◆ Texto fornecido
———

INTRODUÇÃO

Este trabalho tem como objetivo explicitar o conceito de renda fundiária em Marx, levando em consideração a análise marxiana no desenvolvimento de um estudo voltado para os condicionantes que propiciaram o atraso do desenvolvimento do sistema capitalista, dentro de uma estrutura de organização fundiária nos séculos XVIII e XIX.


A trajetória do estudo prendeu-se ao processo histórico do desenvolvimento capitalista, tendo por base o processo de transição do sistema feudal de produção ao sistema capitalista de produção. Para tanto, nos deteremos especificamente na concepção apresentada por Marx em O Capital[1] sobre renda fundiária, renda diferencial e renda absoluta.


Entendemos a necessidade de contextualizar o estudo para que os questionamentos apresentados não sejam vistos como casos isolados, como se a agricultura fosse regida por leis próprias e não estivesse sob as determinações do processo histórico de acumulação mundial do capital.


CONCEPÇÃO DA RENDA FUNDIÁRIA

Marx vai elaborar seu estudo da renda agrícola em países de produção capitalista desenvolvidos. Para tanto busca a Inglaterra, por ser, na época, um país que possuía vários pequenos capitalistas, que eram obrigados pela própria estrutura organizacional do sistema, centrados nos proprietários de terra e nos proprietários de Capital, a se contentarem com lucro inferior e a ceder parte dele na forma de renda ao proprietário das terras.[2]Um dos motivos da sujeição de proprietários do capital aos proprietários da terra é, segundo Marx, que estes exercem influencia decisiva sobre a elaboração e aplicação das leis como forma de manutenção de poder frente à classe dos arrendatários. Quanto aos trabalhadores, viviam em processo de extrema miséria constituindo-se gradativamente no exército industrial de reserva vivendo no auge das migrações campo-cidade e em ciclos históricos[3]que favoreciam a expropriação cada vez maior do trabalhador quando o capital aumenta a produção de mais-valia absoluta, reduzindo constantemente os seus salários.


Dessa forma, a renda capitalista do solo foi expropriada pelos proprietários de terras, enquanto classe ociosa que vivia as custas do arrendamento, constituindo um dos entraves que impediam o livre fluxo do capital na agricultura e conseqüentemente um dos atrasos em relação a industria.

———

◆ Registros
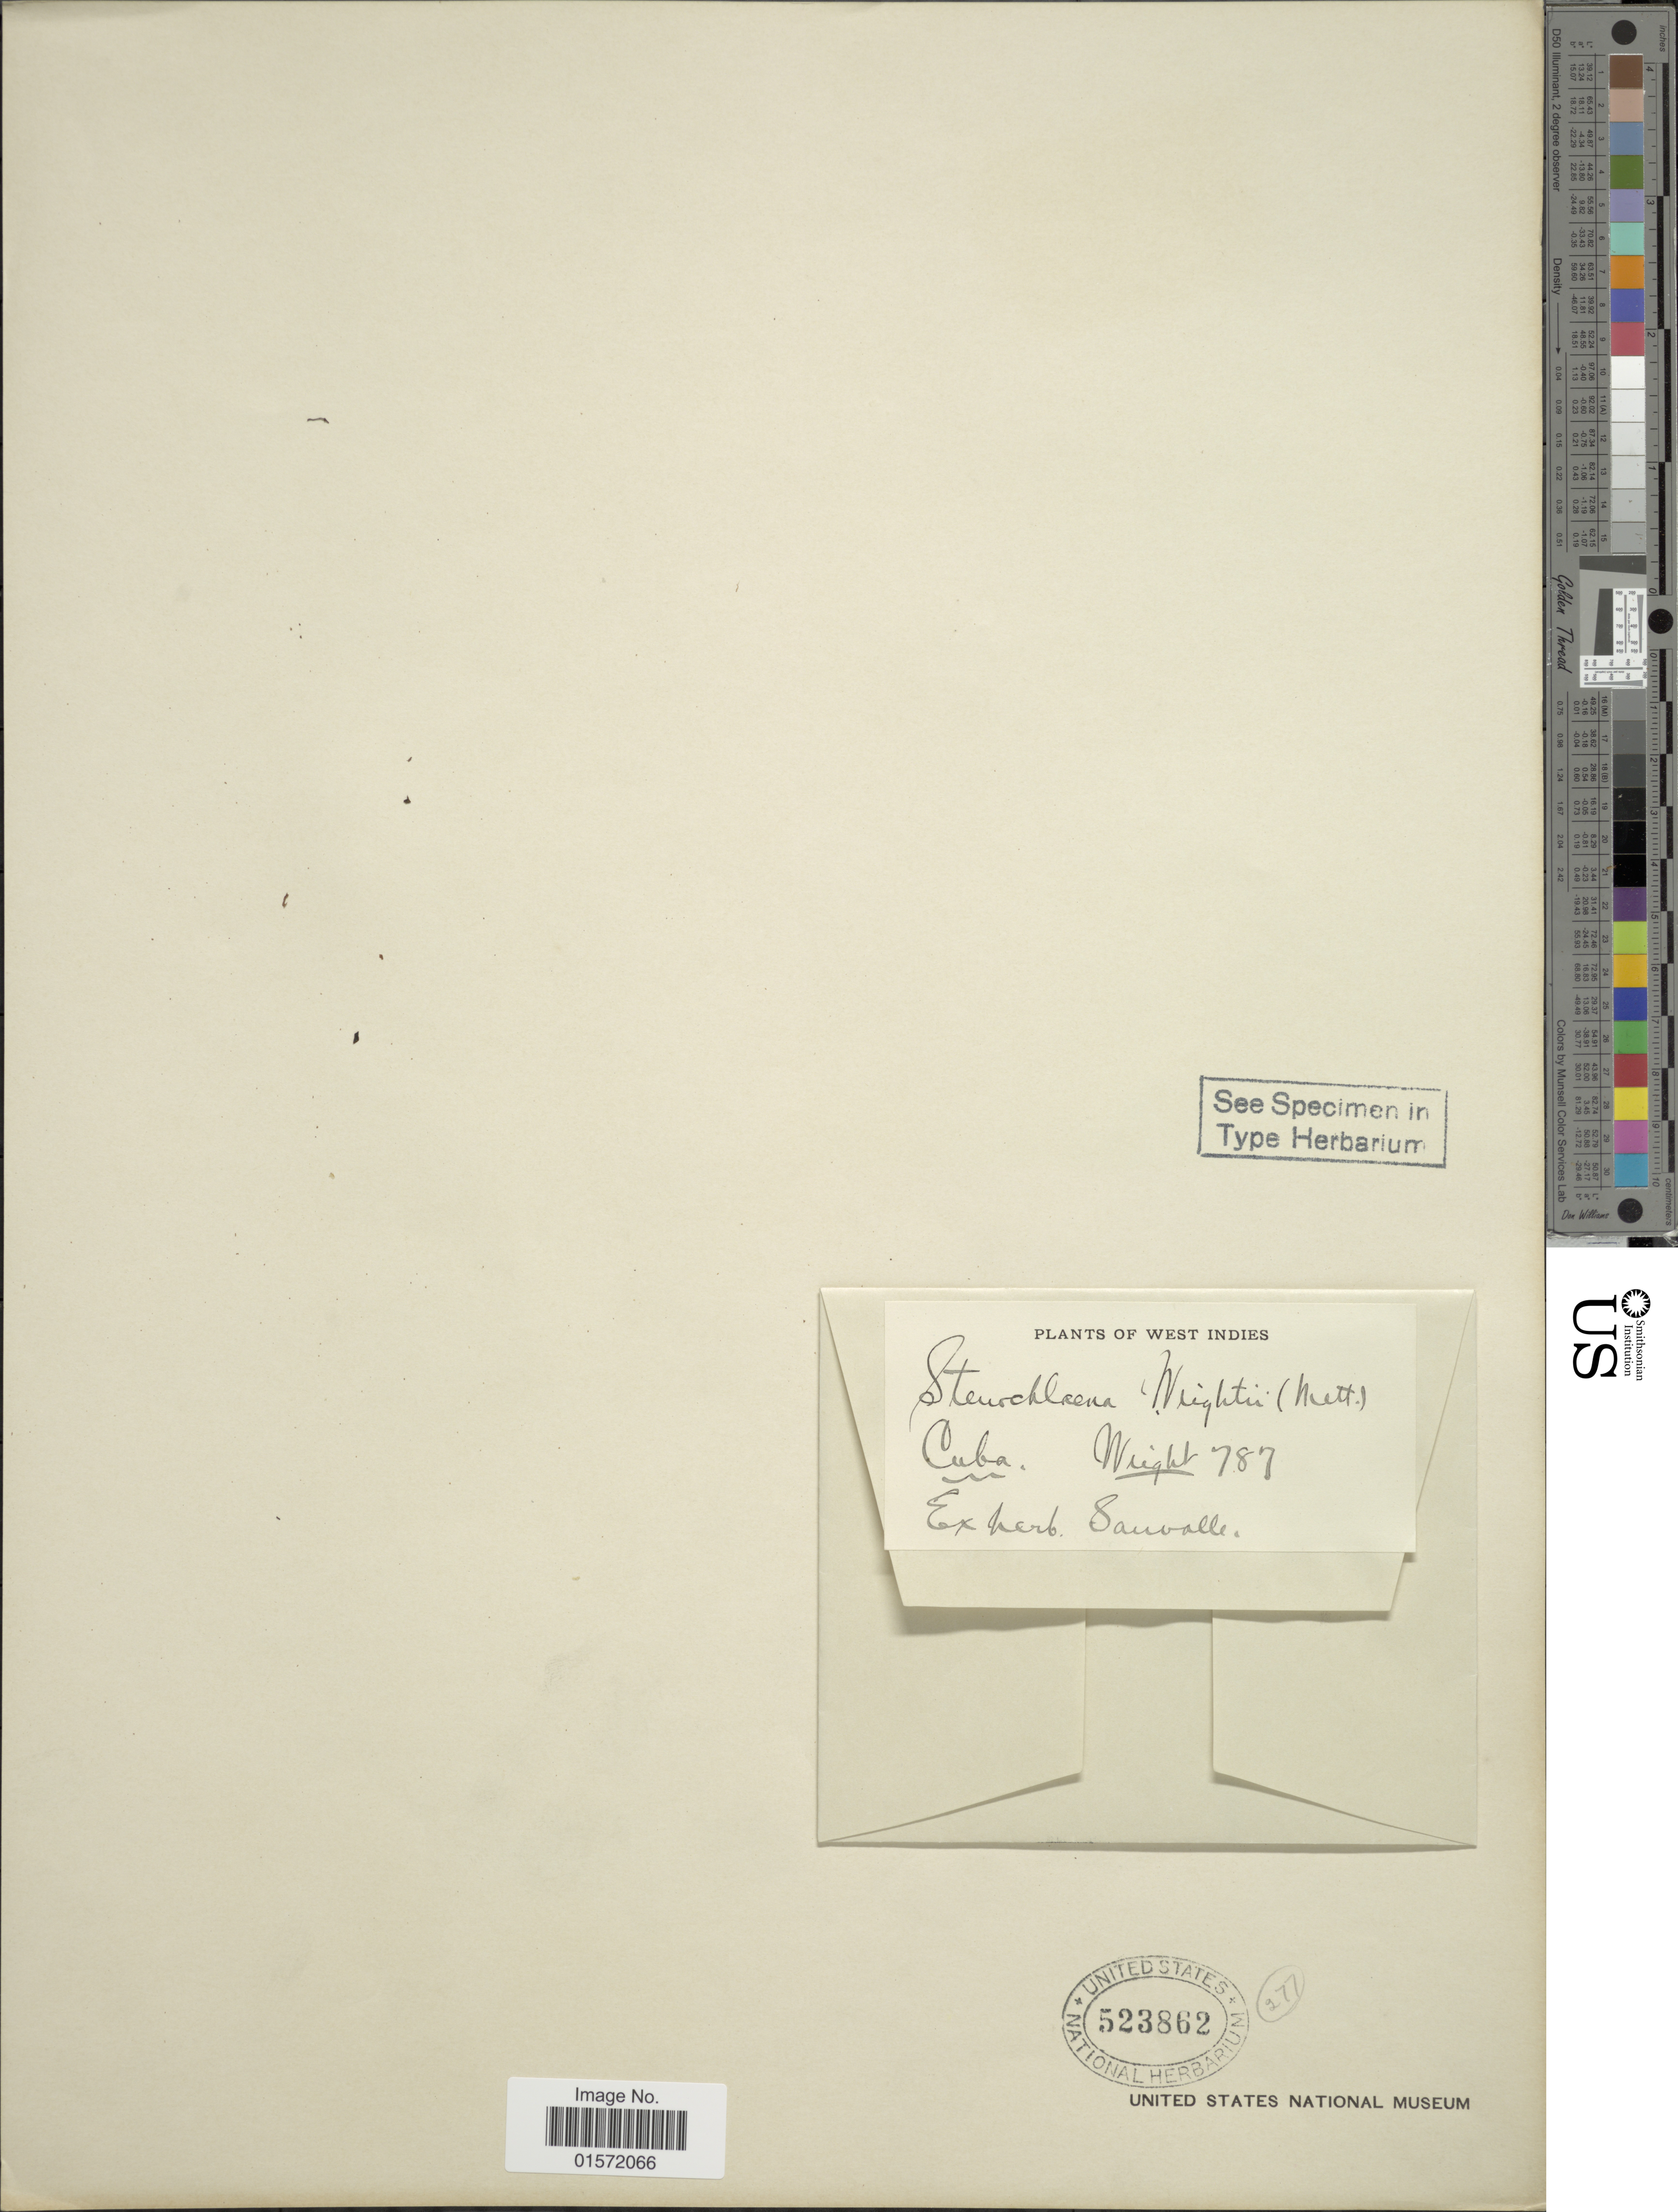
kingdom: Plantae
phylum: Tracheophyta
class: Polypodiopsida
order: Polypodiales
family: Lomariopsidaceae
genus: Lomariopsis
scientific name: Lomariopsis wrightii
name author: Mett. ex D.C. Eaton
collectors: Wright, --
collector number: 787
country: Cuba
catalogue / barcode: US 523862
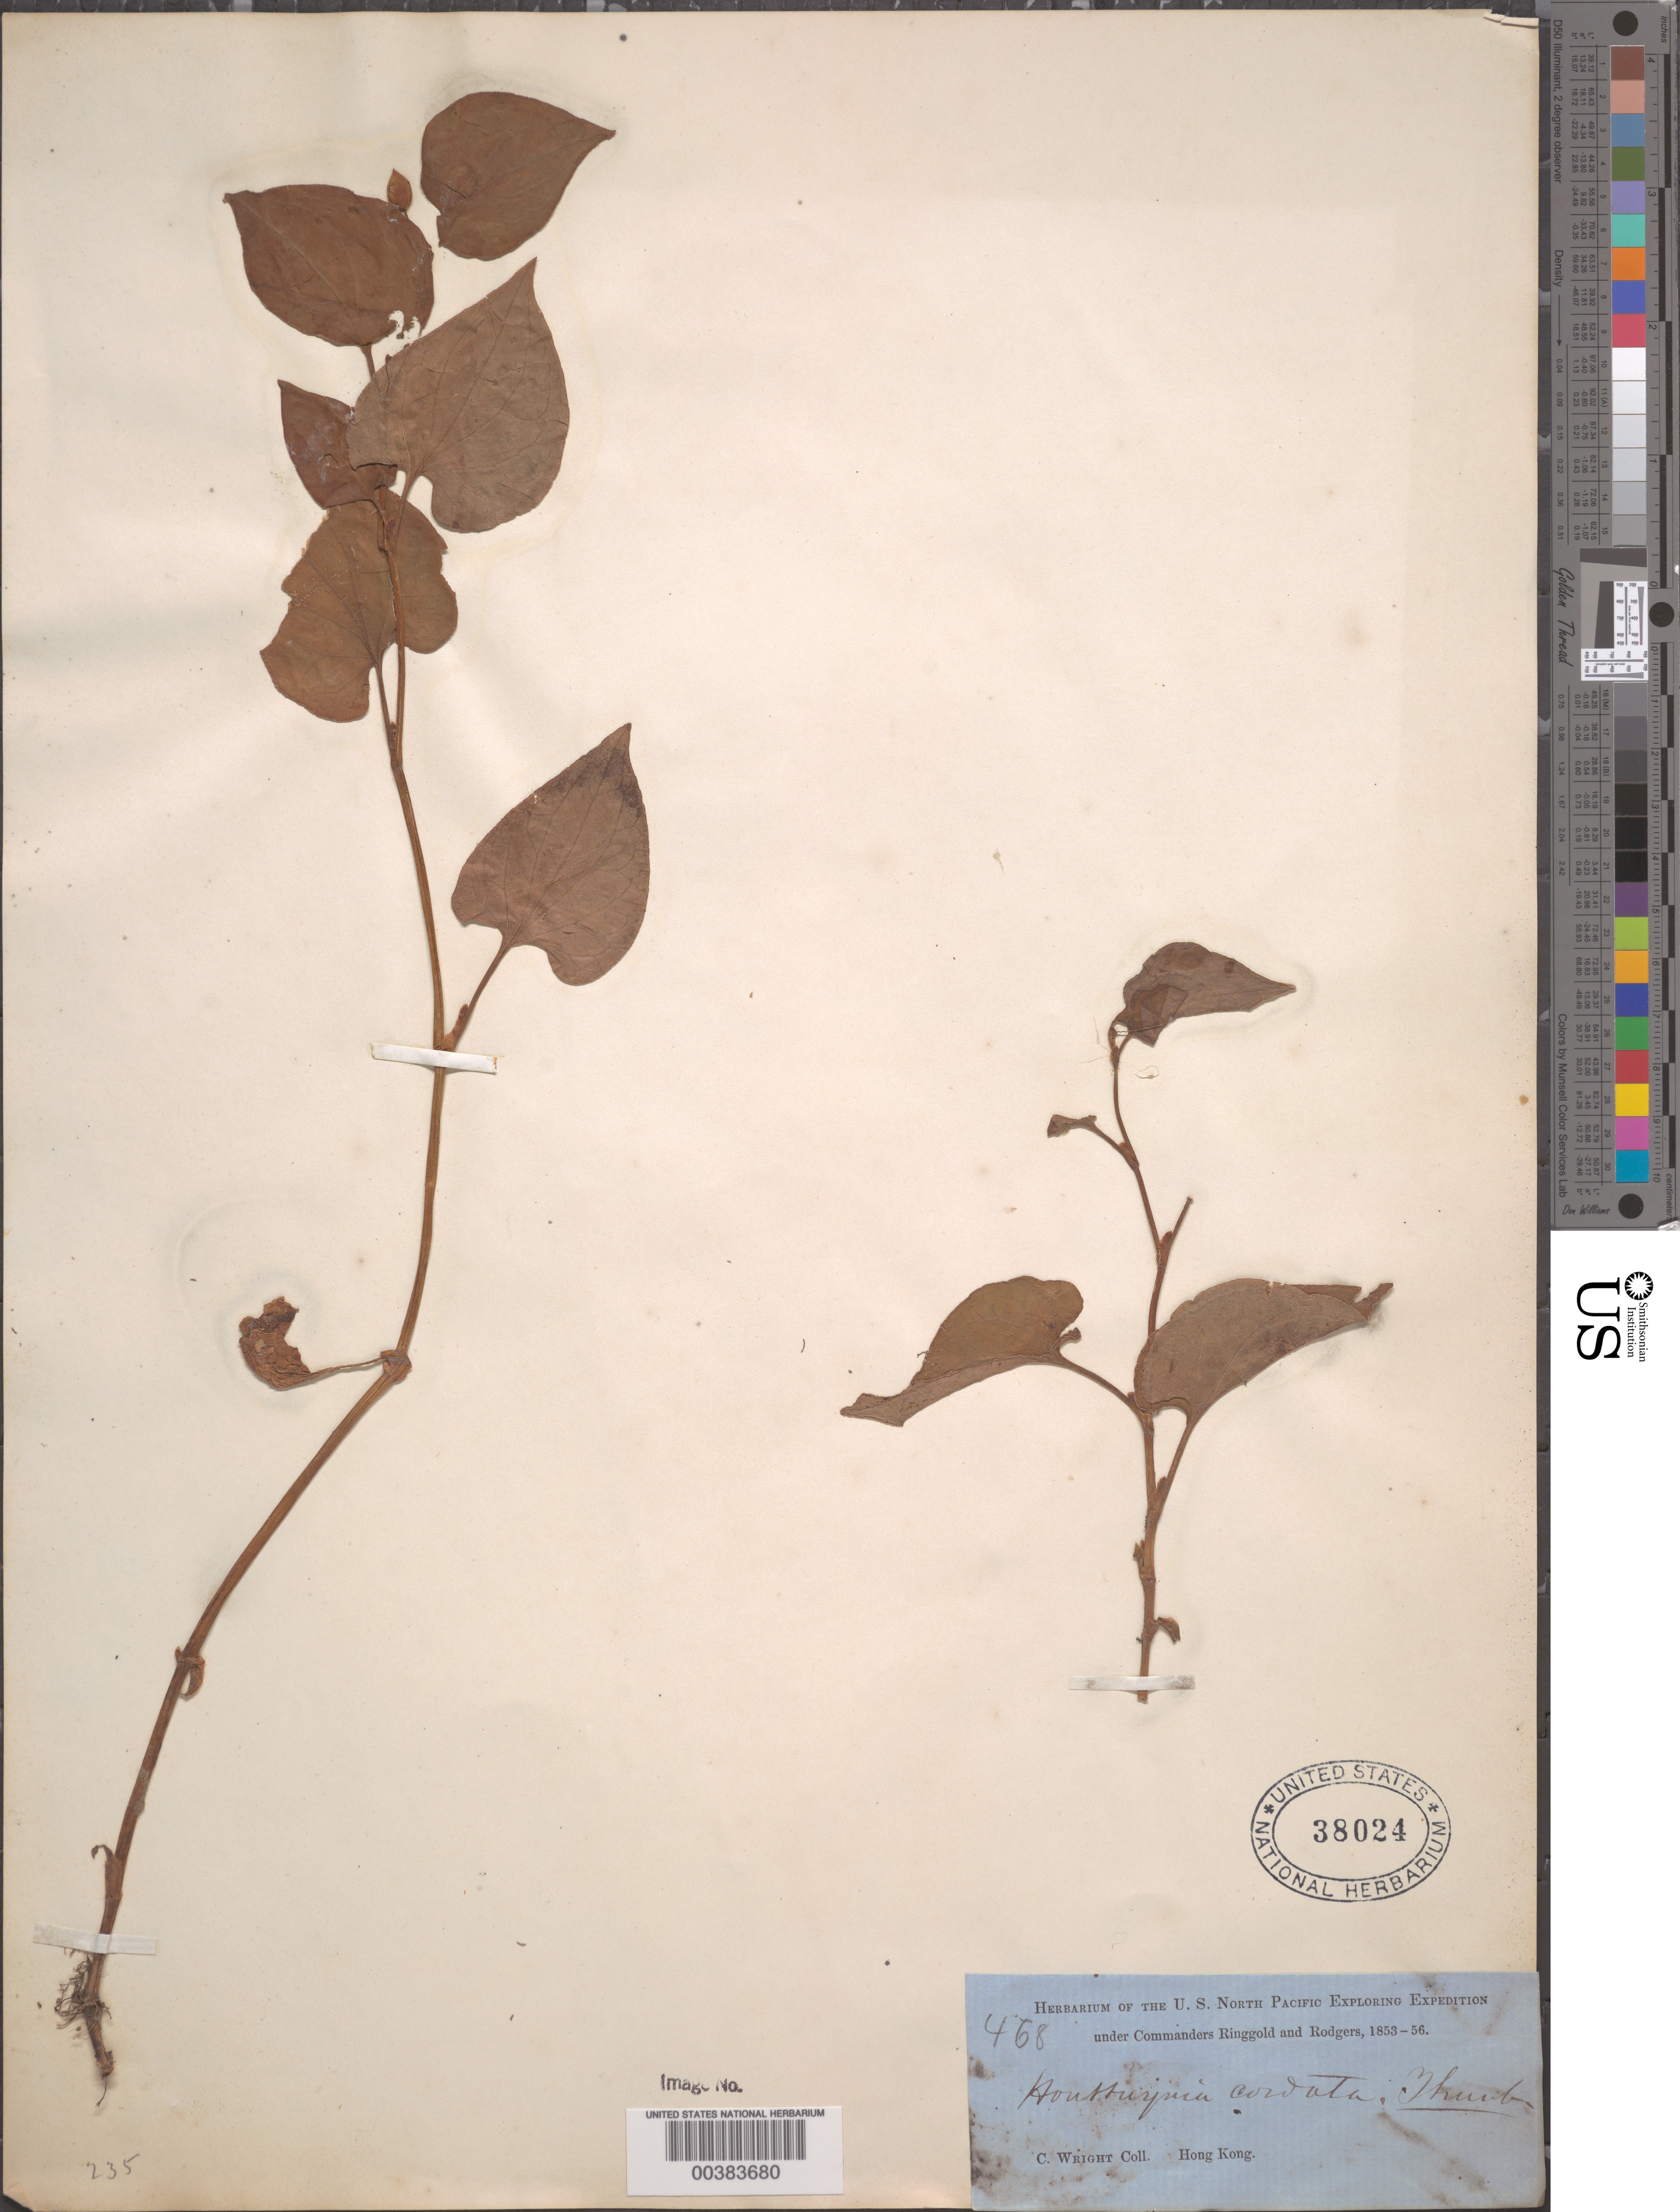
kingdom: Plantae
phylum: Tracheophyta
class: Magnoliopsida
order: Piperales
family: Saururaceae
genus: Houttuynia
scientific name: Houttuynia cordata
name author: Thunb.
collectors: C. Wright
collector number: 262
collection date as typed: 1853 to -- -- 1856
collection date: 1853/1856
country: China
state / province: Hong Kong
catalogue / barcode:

———

◆ Requisito 1
Por favor, indique se cada afirmação concorda com o texto fornecido, respondendo sim ou não e citando as palavras do texto que decidem: (a) Marx toma a Inglaterra como base para seu estudo da renda agrícola. (b) Os proprietários de terra não tinham influência sobre as leis. (c) O trabalho trata da organização fundiária nos séculos XVI e XVII.
◆ Requisito 2
Segundo o texto fornecido, em qual obra de Marx se apoia a concepção de renda fundiária, renda diferencial e renda absoluta adotada no estudo?

◆ Resposta da tarefa 1
(a) Sim: "Para tanto busca a Inglaterra".
(b) Não: "estes exercem influencia decisiva sobre a elaboração e aplicação das leis".
(c) Não: "nos séculos XVIII e XIX".

◆ Resposta da tarefa 2
Em O Capital.